───── Supplied data
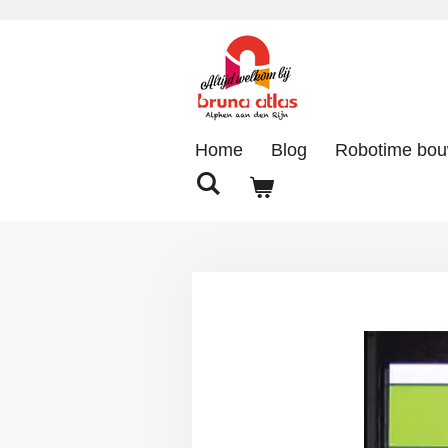
Ga
direct
naar
de
hoofdinhoud
Home
Blog
Robotime bo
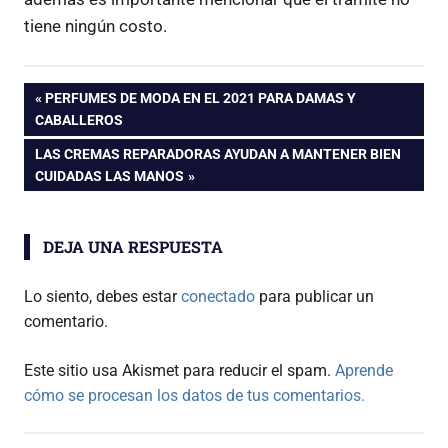
tiene ningún costo.
Navegación
ENTRADA
PERFUMES DE MODA EN EL 2021 PARA DAMAS Y
ANTERIOR:
CABALLEROS
de
ENTRADA
LAS CREMAS REPARADORAS AYUDAN A MANTENER BIEN
SIGUIENTE:
CUIDADAS LAS MANOS
entradas
DEJA UNA RESPUESTA
Lo siento, debes estar
conectado
para publicar un
comentario.
Este sitio usa Akismet para reducir el spam.
Aprende
cómo se procesan los datos de tus comentarios.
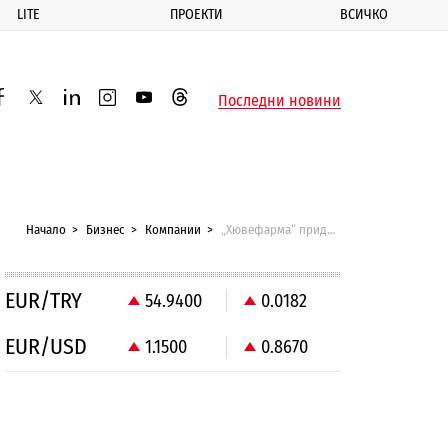
LITE
ПРОЕКТИ
ВСИЧКО
ик
Последни новини
acebook
twitter
linkedin
instagram
youtube
threads
Начало
Бизнес
Компании
„Хювефарма“ придобива голям химически завод в Гаресио
EUR/TRY
54.9400
0.0182
EUR/USD
1.1500
0.8670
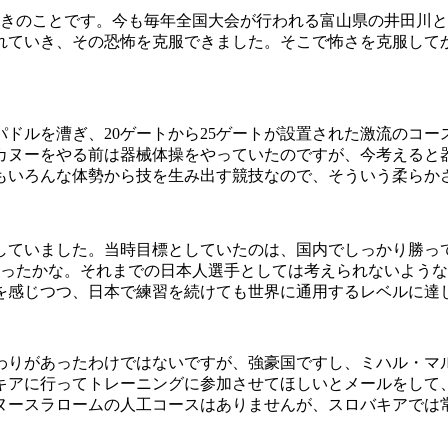
ときのことです。今も毎年全国大会が行われる富山県の井田川
れていき、その恐怖を克服できました。そこで怖さを克服して
ドルを漕ぎ、20ゲートから25ゲートが設置された激流のコ
カヌーをやる前は器械体操をやっていたのですが、今考えると
もいろんな体勢から技を生み出す競技なので、そういう柔らか
していました。当時目標としていたのは、国内でしっかり勝っ
だったかな。それまでの日本人選手としては考えられないよう
を感じつつ、日本で練習を続けても世界に通用するレベルに達
わりがあったわけではないですが、強豪国ですし、ミハル・マ
キアに行ってトレーニングに参加させてほしいとメールをして
ヌースラロームの人工コースはありませんが、スロバキアでは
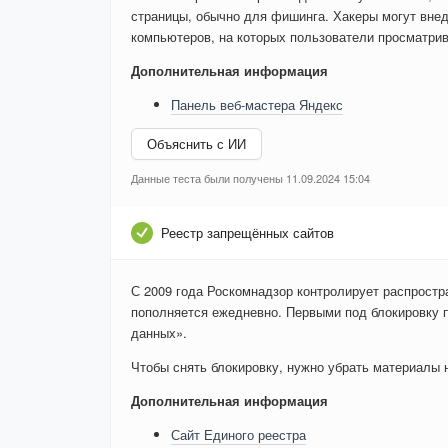
страницы, обычно для фишинга. Хакеры могут внед
компьютеров, на которых пользователи просматри
Дополнительная информация
Панель веб-мастера Яндекс
Объяснить с ИИ
Данные теста были получены 11.09.2024 15:04
Реестр запрещённых сайтов
С 2009 года Роскомнадзор контролирует распростр
пополняется ежедневно. Первыми под блокировку 
данных».
Чтобы снять блокировку, нужно убрать материалы на
Дополнительная информация
Сайт Единого реестра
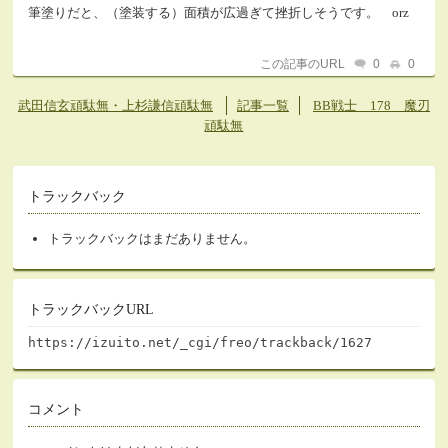
筆塗りだと、（塗装する）面積が広過ぎて挫折しそうです。 orz
この記事のURL
0
0
武田信玄頑駄無・上杉謙信頑駄無
記事一覧
BB戦士 178 魔刃
頑駄無
トラックバック
トラックバックはまだありません。
トラックバックURL
https://izuito.net/_cgi/freo/trackback/1627
コメント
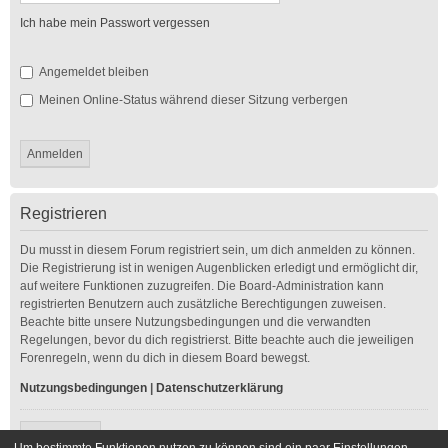
Ich habe mein Passwort vergessen
Angemeldet bleiben
Meinen Online-Status während dieser Sitzung verbergen
Registrieren
Du musst in diesem Forum registriert sein, um dich anmelden zu können.
Die Registrierung ist in wenigen Augenblicken erledigt und ermöglicht dir,
auf weitere Funktionen zuzugreifen. Die Board-Administration kann
registrierten Benutzern auch zusätzliche Berechtigungen zuweisen.
Beachte bitte unsere Nutzungsbedingungen und die verwandten
Regelungen, bevor du dich registrierst. Bitte beachte auch die jeweiligen
Forenregeln, wenn du dich in diesem Board bewegst.
Nutzungsbedingungen
|
Datenschutzerklärung
Registrieren
Um bestimmte Funktionen nutzen zu können sind ein paar Einstellungen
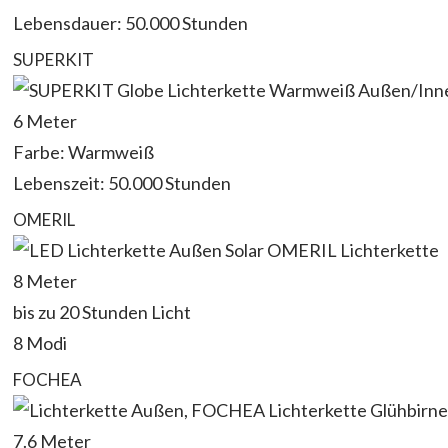
Lebensdauer: 50.000 Stunden
SUPERKIT
6 Meter
Farbe: Warmweiß
Lebenszeit: 50.000 Stunden
OMERIL
8 Meter
bis zu 20 Stunden Licht
8 Modi
FOCHEA
7.6 Meter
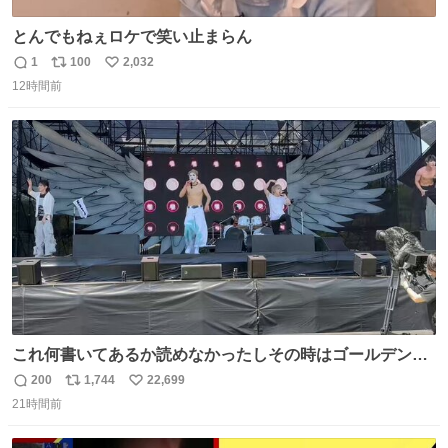
とんでもねぇロケで笑い止まらん
1
100
2,032
返
リ
い
12時間前
信
ポ
い
数
ス
ね
ト
数
数
これ何書いてあるか読めなかったしその時はゴールデンボ
ンバーの告知の演出かと思ってだけどガチの不審者だった
200
1,744
22,699
返
リ
い
みたいね 珍しく女々しくて普通に歌ってると思ったら結局
21時間前
信
ポ
い
これが一番のサプライズになってしまった😱 とにかく大事
数
ス
ね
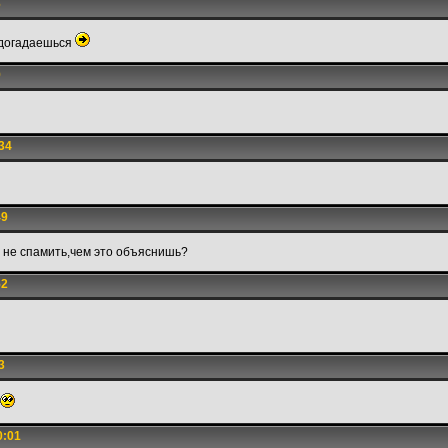
6
 догадаешься
9
34
49
а не спамить,чем это объяснишь?
52
3
0:01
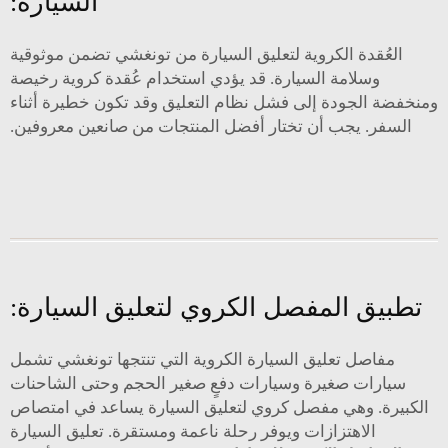
السيارة:
العُقدة الكروية لتعليق السيارة من تونغشي تضمن موثوقية
وسلامة السيارة. قد يؤدي استخدام عُقدة كروية رخيصة
ومنخفضة الجودة إلى فشل نظام التعليق وقد تكون خطيرة أثناء
السفر. يجب أن تختار أفضل المنتجات من صانعين معروفين.
تطبيق المفصل الكروي لتعليق السيارة:
مفاصل تعليق السيارة الكروية التي تنتجها تونغشي تشمل
سيارات صغيرة وسيارات دفعٍ صغير الحجم وحتى الشاحنات
الكبيرة. وهي مفصل كروي لتعليق السيارة يساعد في امتصاص
الاهتزازات ويوفر رحلة ناعمة ومستقرة. تعليق السيارة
──────────
* **Your task**
Each line from the one containing "Beachte bitte unsere" through the last line of the entries above should be duplicated exactly, both included; leave out pictures and add nothing.

* **Response to the task**
Beachte bitte unsere Nutzungsbedingungen und die verwandten
Regelungen, bevor du dich registrierst. Bitte beachte auch die jeweiligen
Forenregeln, wenn du dich in diesem Board bewegst.
Nutzungsbedingungen
|
Datenschutzerklärung
Registrieren
Um bestimmte Funktionen nutzen zu können sind ein paar Einstellungen
Lebensdauer: 50.000 Stunden
SUPERKIT
6 Meter
Farbe: Warmweiß
Lebenszeit: 50.000 Stunden
OMERIL
8 Meter
bis zu 20 Stunden Licht
8 Modi
FOCHEA
7.6 Meter
とんでもねぇロケで笑い止まらん
1
100
2,032
返
リ
い
12時間前
信
ポ
い
数
ス
ね
ト
数
数
これ何書いてあるか読めなかったしその時はゴールデンボ
ンバーの告知の演出かと思ってだけどガチの不審者だった
200
1,744
22,699
返
リ
い
みたいね 珍しく女々しくて普通に歌ってると思ったら結局
21時間前
信
ポ
い
これが一番のサプライズになってしまった😱 とにかく大事
数
ス
ね
6
 догадаешься
9
34
49
а не спамить,чем это объяснишь?
52
3
0:01
السيارة:
العُقدة الكروية لتعليق السيارة من تونغشي تضمن موثوقية
وسلامة السيارة. قد يؤدي استخدام عُقدة كروية رخيصة
ومنخفضة الجودة إلى فشل نظام التعليق وقد تكون خطيرة أثناء
السفر. يجب أن تختار أفضل المنتجات من صانعين معروفين.
تطبيق المفصل الكروي لتعليق السيارة:
مفاصل تعليق السيارة الكروية التي تنتجها تونغشي تشمل
سيارات صغيرة وسيارات دفعٍ صغير الحجم وحتى الشاحنات
الكبيرة. وهي مفصل كروي لتعليق السيارة يساعد في امتصاص
الاهتزازات ويوفر رحلة ناعمة ومستقرة. تعليق السيارة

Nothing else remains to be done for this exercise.